Underwater living makes a splash - 9th December 2024
A bid to set a new world record for living continuously underwater is in progress. Setting his sights on 120-150 days, Rüdiger Koch, a German aerospace engineer, is challenging the current 100-day Guinness World Record. Enclosed in a SeaPod off the Panamanian coast, where the closest land is an island 1.2 kilometres away, he's at a watery depth of 11 metres.
Topping the world record, however, is only part of Koch's ambitions for this bizarre underwater sojourn.
Rüdiger Koch: "So, what we are trying to do here is proving that the seas are actually a viable environment for, erm, human expansion. So, push the frontier."
The ecologically-sound capsule is composed of an external pearl-like material well-suited to the generation of a marine habitat for fishes and corals.
Koch co-founded Ocean Builders, the innovators behind these original homes, and his crew are stationed in a circular pod which sits above the water’s surface. The entrepreneurs wish to showcase the immense potential of sea-living via their record-breaking challenge, marking a mammoth leap forward in pioneering sustainable habitats for the human race.
Rüdiger Koch: "Moving out that that the, to the ocean is is is something we should do as a species. So there should be many people living out in the ocean, not just myself and a few others. So, umm, that would be actually a contribution to restore things like reefs."

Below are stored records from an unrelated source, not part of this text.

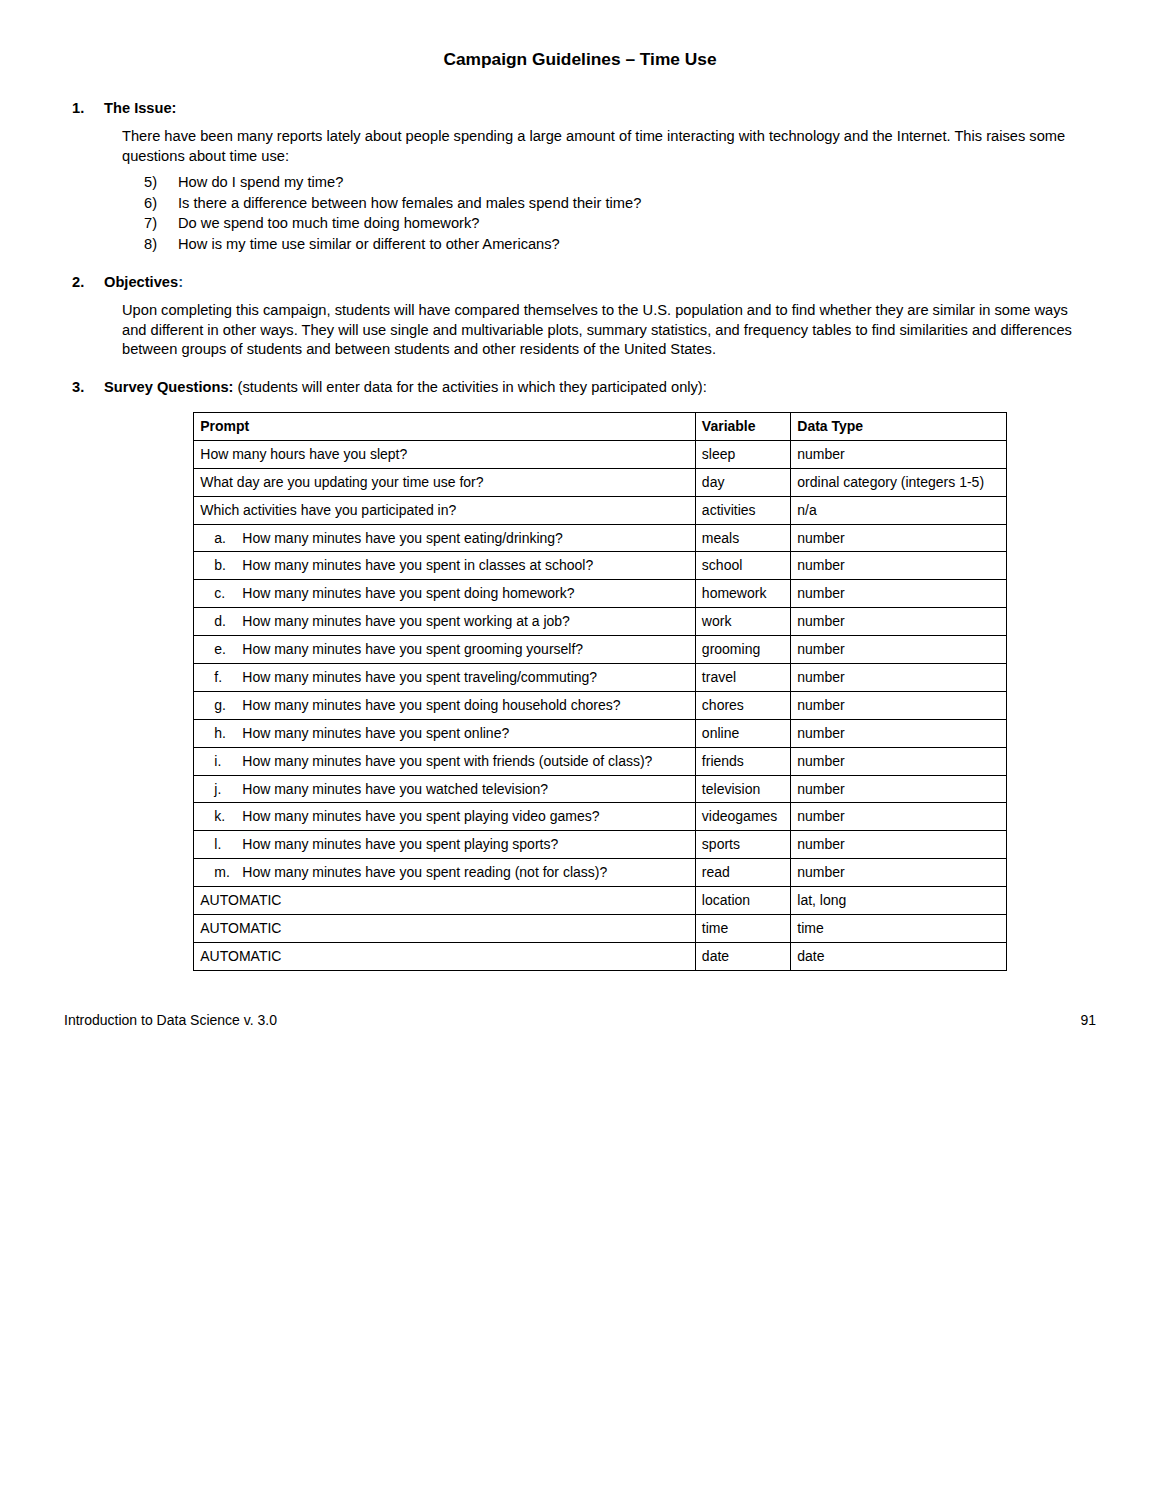Campaign Guidelines – Time Use
The Issue:
There have been many reports lately about people spending a large amount of time interacting with technology and the Internet. This raises some questions about time use:
How do I spend my time?
Is there a difference between how females and males spend their time?
Do we spend too much time doing homework?
How is my time use similar or different to other Americans?
Objectives:
Upon completing this campaign, students will have compared themselves to the U.S. population and to find whether they are similar in some ways and different in other ways. They will use single and multivariable plots, summary statistics, and frequency tables to find similarities and differences between groups of students and between students and other residents of the United States.
Survey Questions: (students will enter data for the activities in which they participated only):
| Prompt | Variable | Data Type |
| --- | --- | --- |
| How many hours have you slept? | sleep | number |
| What day are you updating your time use for? | day | ordinal category (integers 1-5) |
| Which activities have you participated in? | activities | n/a |
| a. How many minutes have you spent eating/drinking? | meals | number |
| b. How many minutes have you spent in classes at school? | school | number |
| c. How many minutes have you spent doing homework? | homework | number |
| d. How many minutes have you spent working at a job? | work | number |
| e. How many minutes have you spent grooming yourself? | grooming | number |
| f. How many minutes have you spent traveling/commuting? | travel | number |
| g. How many minutes have you spent doing household chores? | chores | number |
| h. How many minutes have you spent online? | online | number |
| i. How many minutes have you spent with friends (outside of class)? | friends | number |
| j. How many minutes have you watched television? | television | number |
| k. How many minutes have you spent playing video games? | videogames | number |
| l. How many minutes have you spent playing sports? | sports | number |
| m. How many minutes have you spent reading (not for class)? | read | number |
| AUTOMATIC | location | lat, long |
| AUTOMATIC | time | time |
| AUTOMATIC | date | date |
Introduction to Data Science v. 3.0 91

In compliance with the Guinness rulebook, Koch's forbidden from surfacing, and his everyday movements are meticulously monitored. He confesses to having itchy feet and is longing to dive into the tantalizing waters lapping against his temporary oceanic home. The feasibility of converting one of the windows into an airlock is being investigated by Koch's specialist team.
Having begun his confinement beneath the waves on 26th September, if all goes according to plan, the engineer will emerge after 24th January 2025.